Stored dataset items
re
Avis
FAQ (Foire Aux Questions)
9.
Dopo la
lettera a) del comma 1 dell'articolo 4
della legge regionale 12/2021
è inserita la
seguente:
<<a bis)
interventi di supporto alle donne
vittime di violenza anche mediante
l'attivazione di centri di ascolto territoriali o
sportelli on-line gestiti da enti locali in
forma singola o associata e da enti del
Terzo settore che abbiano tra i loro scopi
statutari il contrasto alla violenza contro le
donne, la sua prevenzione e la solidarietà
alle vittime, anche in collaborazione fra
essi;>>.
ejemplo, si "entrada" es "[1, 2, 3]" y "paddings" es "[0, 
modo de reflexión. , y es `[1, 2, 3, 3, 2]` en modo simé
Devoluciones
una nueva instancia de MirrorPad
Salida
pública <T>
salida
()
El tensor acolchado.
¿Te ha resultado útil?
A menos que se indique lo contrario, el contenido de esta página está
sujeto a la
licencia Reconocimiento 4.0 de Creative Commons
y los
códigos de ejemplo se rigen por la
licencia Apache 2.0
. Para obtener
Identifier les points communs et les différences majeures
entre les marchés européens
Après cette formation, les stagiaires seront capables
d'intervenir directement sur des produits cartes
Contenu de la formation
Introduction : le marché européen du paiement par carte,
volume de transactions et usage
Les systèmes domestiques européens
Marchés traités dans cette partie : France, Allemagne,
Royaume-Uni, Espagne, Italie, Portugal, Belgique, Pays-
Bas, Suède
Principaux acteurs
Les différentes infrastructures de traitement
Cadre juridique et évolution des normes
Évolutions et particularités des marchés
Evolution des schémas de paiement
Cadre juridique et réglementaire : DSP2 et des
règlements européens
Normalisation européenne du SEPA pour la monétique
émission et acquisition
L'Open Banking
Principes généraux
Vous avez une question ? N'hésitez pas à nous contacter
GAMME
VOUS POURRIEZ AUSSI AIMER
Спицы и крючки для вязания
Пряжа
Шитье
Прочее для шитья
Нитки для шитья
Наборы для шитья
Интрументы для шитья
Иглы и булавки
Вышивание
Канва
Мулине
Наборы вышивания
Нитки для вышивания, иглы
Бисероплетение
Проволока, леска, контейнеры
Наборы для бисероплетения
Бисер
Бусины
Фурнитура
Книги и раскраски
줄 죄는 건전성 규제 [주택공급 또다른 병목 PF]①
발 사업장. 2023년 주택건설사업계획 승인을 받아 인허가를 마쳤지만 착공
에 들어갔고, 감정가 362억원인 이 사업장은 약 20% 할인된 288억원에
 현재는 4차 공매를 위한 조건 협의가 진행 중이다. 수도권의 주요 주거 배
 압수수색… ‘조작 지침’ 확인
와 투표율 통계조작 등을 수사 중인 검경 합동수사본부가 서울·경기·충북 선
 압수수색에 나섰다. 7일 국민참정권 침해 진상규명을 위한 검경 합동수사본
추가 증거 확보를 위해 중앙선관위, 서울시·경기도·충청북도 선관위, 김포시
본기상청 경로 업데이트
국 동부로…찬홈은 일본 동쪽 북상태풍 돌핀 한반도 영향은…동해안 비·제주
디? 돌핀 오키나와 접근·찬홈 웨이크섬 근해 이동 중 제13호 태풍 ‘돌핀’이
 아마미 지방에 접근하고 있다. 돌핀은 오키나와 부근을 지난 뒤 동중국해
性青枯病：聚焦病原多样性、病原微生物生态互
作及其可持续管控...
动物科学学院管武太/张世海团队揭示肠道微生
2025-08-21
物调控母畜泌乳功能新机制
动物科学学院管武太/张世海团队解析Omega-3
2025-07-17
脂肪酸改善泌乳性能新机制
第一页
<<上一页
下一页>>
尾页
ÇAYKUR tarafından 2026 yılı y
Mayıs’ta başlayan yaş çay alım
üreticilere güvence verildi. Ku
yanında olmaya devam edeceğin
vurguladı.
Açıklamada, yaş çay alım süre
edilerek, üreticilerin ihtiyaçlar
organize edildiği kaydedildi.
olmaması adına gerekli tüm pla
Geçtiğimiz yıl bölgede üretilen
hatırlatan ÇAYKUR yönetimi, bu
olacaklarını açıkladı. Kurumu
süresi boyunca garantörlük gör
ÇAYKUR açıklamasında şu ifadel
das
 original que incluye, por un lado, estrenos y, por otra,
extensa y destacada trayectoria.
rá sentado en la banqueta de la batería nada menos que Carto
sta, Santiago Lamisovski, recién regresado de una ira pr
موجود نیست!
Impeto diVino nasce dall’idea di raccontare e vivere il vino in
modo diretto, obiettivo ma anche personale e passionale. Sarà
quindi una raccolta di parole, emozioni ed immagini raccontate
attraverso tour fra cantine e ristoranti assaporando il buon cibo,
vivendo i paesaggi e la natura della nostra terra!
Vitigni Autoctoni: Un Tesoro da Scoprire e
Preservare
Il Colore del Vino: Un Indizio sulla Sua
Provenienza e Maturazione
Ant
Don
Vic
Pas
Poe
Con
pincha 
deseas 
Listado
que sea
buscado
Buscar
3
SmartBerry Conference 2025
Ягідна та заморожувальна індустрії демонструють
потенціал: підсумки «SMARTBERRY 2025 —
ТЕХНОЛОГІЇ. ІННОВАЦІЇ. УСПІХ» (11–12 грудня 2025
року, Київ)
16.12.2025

What the task asks. Take the lines above and print them exactly.

Problem solution.
re
Avis
FAQ (Foire Aux Questions)
9.
Dopo la
lettera a) del comma 1 dell'articolo 4
della legge regionale 12/2021
è inserita la
seguente:
<<a bis)
interventi di supporto alle donne
vittime di violenza anche mediante
l'attivazione di centri di ascolto territoriali o
sportelli on-line gestiti da enti locali in
forma singola o associata e da enti del
Terzo settore che abbiano tra i loro scopi
statutari il contrasto alla violenza contro le
donne, la sua prevenzione e la solidarietà
alle vittime, anche in collaborazione fra
essi;>>.
ejemplo, si "entrada" es "[1, 2, 3]" y "paddings" es "[0, 
modo de reflexión. , y es `[1, 2, 3, 3, 2]` en modo simé
Devoluciones
una nueva instancia de MirrorPad
Salida
pública <T>
salida
()
El tensor acolchado.
¿Te ha resultado útil?
A menos que se indique lo contrario, el contenido de esta página está
sujeto a la
licencia Reconocimiento 4.0 de Creative Commons
y los
códigos de ejemplo se rigen por la
licencia Apache 2.0
. Para obtener
Identifier les points communs et les différences majeures
entre les marchés européens
Après cette formation, les stagiaires seront capables
d'intervenir directement sur des produits cartes
Contenu de la formation
Introduction : le marché européen du paiement par carte,
volume de transactions et usage
Les systèmes domestiques européens
Marchés traités dans cette partie : France, Allemagne,
Royaume-Uni, Espagne, Italie, Portugal, Belgique, Pays-
Bas, Suède
Principaux acteurs
Les différentes infrastructures de traitement
Cadre juridique et évolution des normes
Évolutions et particularités des marchés
Evolution des schémas de paiement
Cadre juridique et réglementaire : DSP2 et des
règlements européens
Normalisation européenne du SEPA pour la monétique
émission et acquisition
L'Open Banking
Principes généraux
Vous avez une question ? N'hésitez pas à nous contacter
GAMME
VOUS POURRIEZ AUSSI AIMER
Спицы и крючки для вязания
Пряжа
Шитье
Прочее для шитья
Нитки для шитья
Наборы для шитья
Интрументы для шитья
Иглы и булавки
Вышивание
Канва
Мулине
Наборы вышивания
Нитки для вышивания, иглы
Бисероплетение
Проволока, леска, контейнеры
Наборы для бисероплетения
Бисер
Бусины
Фурнитура
Книги и раскраски
줄 죄는 건전성 규제 [주택공급 또다른 병목 PF]①
발 사업장. 2023년 주택건설사업계획 승인을 받아 인허가를 마쳤지만 착공
에 들어갔고, 감정가 362억원인 이 사업장은 약 20% 할인된 288억원에
 현재는 4차 공매를 위한 조건 협의가 진행 중이다. 수도권의 주요 주거 배
 압수수색… ‘조작 지침’ 확인
와 투표율 통계조작 등을 수사 중인 검경 합동수사본부가 서울·경기·충북 선
 압수수색에 나섰다. 7일 국민참정권 침해 진상규명을 위한 검경 합동수사본
추가 증거 확보를 위해 중앙선관위, 서울시·경기도·충청북도 선관위, 김포시
본기상청 경로 업데이트
국 동부로…찬홈은 일본 동쪽 북상태풍 돌핀 한반도 영향은…동해안 비·제주
디? 돌핀 오키나와 접근·찬홈 웨이크섬 근해 이동 중 제13호 태풍 ‘돌핀’이
 아마미 지방에 접근하고 있다. 돌핀은 오키나와 부근을 지난 뒤 동중국해
性青枯病：聚焦病原多样性、病原微生物生态互
作及其可持续管控...
动物科学学院管武太/张世海团队揭示肠道微生
2025-08-21
物调控母畜泌乳功能新机制
动物科学学院管武太/张世海团队解析Omega-3
2025-07-17
脂肪酸改善泌乳性能新机制
第一页
<<上一页
下一页>>
尾页
ÇAYKUR tarafından 2026 yılı y
Mayıs’ta başlayan yaş çay alım
üreticilere güvence verildi. Ku
yanında olmaya devam edeceğin
vurguladı.
Açıklamada, yaş çay alım süre
edilerek, üreticilerin ihtiyaçlar
organize edildiği kaydedildi.
olmaması adına gerekli tüm pla
Geçtiğimiz yıl bölgede üretilen
hatırlatan ÇAYKUR yönetimi, bu
olacaklarını açıkladı. Kurumu
süresi boyunca garantörlük gör
ÇAYKUR açıklamasında şu ifadel
das
 original que incluye, por un lado, estrenos y, por otra,
extensa y destacada trayectoria.
rá sentado en la banqueta de la batería nada menos que Carto
sta, Santiago Lamisovski, recién regresado de una ira pr
موجود نیست!
Impeto diVino nasce dall’idea di raccontare e vivere il vino in
modo diretto, obiettivo ma anche personale e passionale. Sarà
quindi una raccolta di parole, emozioni ed immagini raccontate
attraverso tour fra cantine e ristoranti assaporando il buon cibo,
vivendo i paesaggi e la natura della nostra terra!
Vitigni Autoctoni: Un Tesoro da Scoprire e
Preservare
Il Colore del Vino: Un Indizio sulla Sua
Provenienza e Maturazione
Ant
Don
Vic
Pas
Poe
Con
pincha 
deseas 
Listado
que sea
buscado
Buscar
3
SmartBerry Conference 2025
Ягідна та заморожувальна індустрії демонструють
потенціал: підсумки «SMARTBERRY 2025 —
ТЕХНОЛОГІЇ. ІННОВАЦІЇ. УСПІХ» (11–12 грудня 2025
року, Київ)
16.12.2025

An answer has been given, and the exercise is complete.